DOCUMENT PASSAGE:
□ □ □ □ □
Thread: goto and Yes or No problem

  1. #16
    poisonmist
    Join Date
    Jan 2013
    Posts
    10
    Code:
    #include<stdio.h>
    #include<conio.h>
    #include<stdlib.h>
    int main()
    {
    clrscr();
    int z[20],zenox;
    char x;
    printf("Do you want to continue? [Y/N]");
    scanf("%c",&x);
    for(zenox=0;zenox<20;zenox++)
    if((x=='y')||(x=='Y'))
    	{
    	printf("Enter the grade for student %d:\n",zenox+1);
    	scanf("%d",&z[zenox]);
    
    
    	if((z[zenox]>100)||(z[zenox]<0))
    		{
    		printf("Invalid grade\n");
    		zenox--;
    		}
    	if(z[zenox]>=90)
    	printf("Excellent\n\n");
    	else if(z[zenox]>=80)
    	printf("Above Average\n\n");
    	else if(z[zenox]>=70)
    	printf("Average\n\n");
    	else if(z[zenox]>=60)
    	printf("Satisfactory\n\n");
    	else
    	printf("Failure\n\n");
    	}
    else
    exit (0);
    getch ();
    return 0;
    }
    Now the loop ends at 20. I made [Y/N] work. But I just need to let "Do you want to continue" reappear after the loop reaches 20.
□ □ □ □ □
DATA BLOCK:
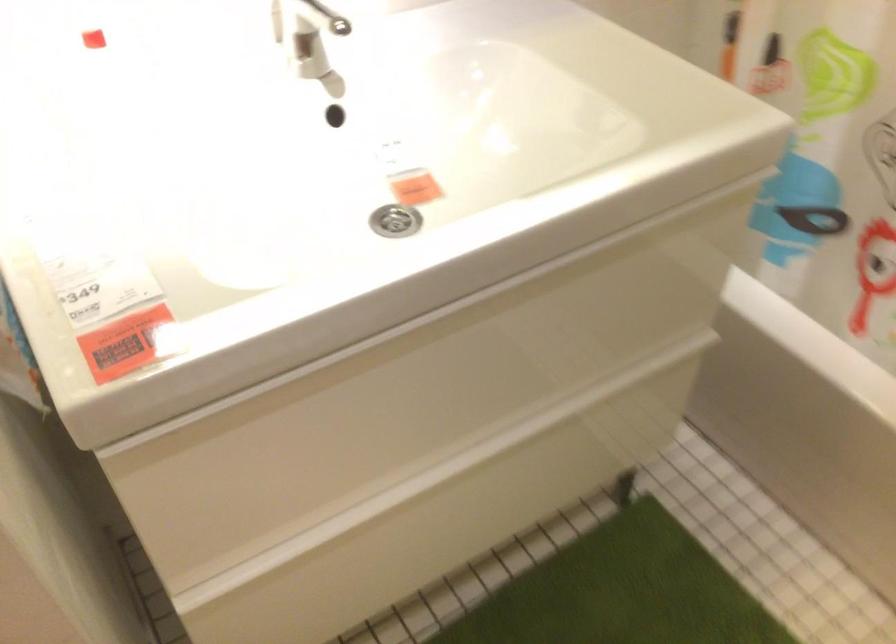
This screenshot has height=644, width=896. What do you see at coordinates (442, 514) in the screenshot? I see `the bottom drawer front` at bounding box center [442, 514].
□ □ □ □ □
REQUEST: Retype the forum thread on the goto and Yes or No problem in full, character for character, code included.

OUTPUT FOR THIS EXERCISE:
Thread: goto and Yes or No problem

  1. #16
    poisonmist
    Join Date
    Jan 2013
    Posts
    10
    Code:
    #include<stdio.h>
    #include<conio.h>
    #include<stdlib.h>
    int main()
    {
    clrscr();
    int z[20],zenox;
    char x;
    printf("Do you want to continue? [Y/N]");
    scanf("%c",&x);
    for(zenox=0;zenox<20;zenox++)
    if((x=='y')||(x=='Y'))
    	{
    	printf("Enter the grade for student %d:\n",zenox+1);
    	scanf("%d",&z[zenox]);
    
    
    	if((z[zenox]>100)||(z[zenox]<0))
    		{
    		printf("Invalid grade\n");
    		zenox--;
    		}
    	if(z[zenox]>=90)
    	printf("Excellent\n\n");
    	else if(z[zenox]>=80)
    	printf("Above Average\n\n");
    	else if(z[zenox]>=70)
    	printf("Average\n\n");
    	else if(z[zenox]>=60)
    	printf("Satisfactory\n\n");
    	else
    	printf("Failure\n\n");
    	}
    else
    exit (0);
    getch ();
    return 0;
    }
    Now the loop ends at 20. I made [Y/N] work. But I just need to let "Do you want to continue" reappear after the loop reaches 20.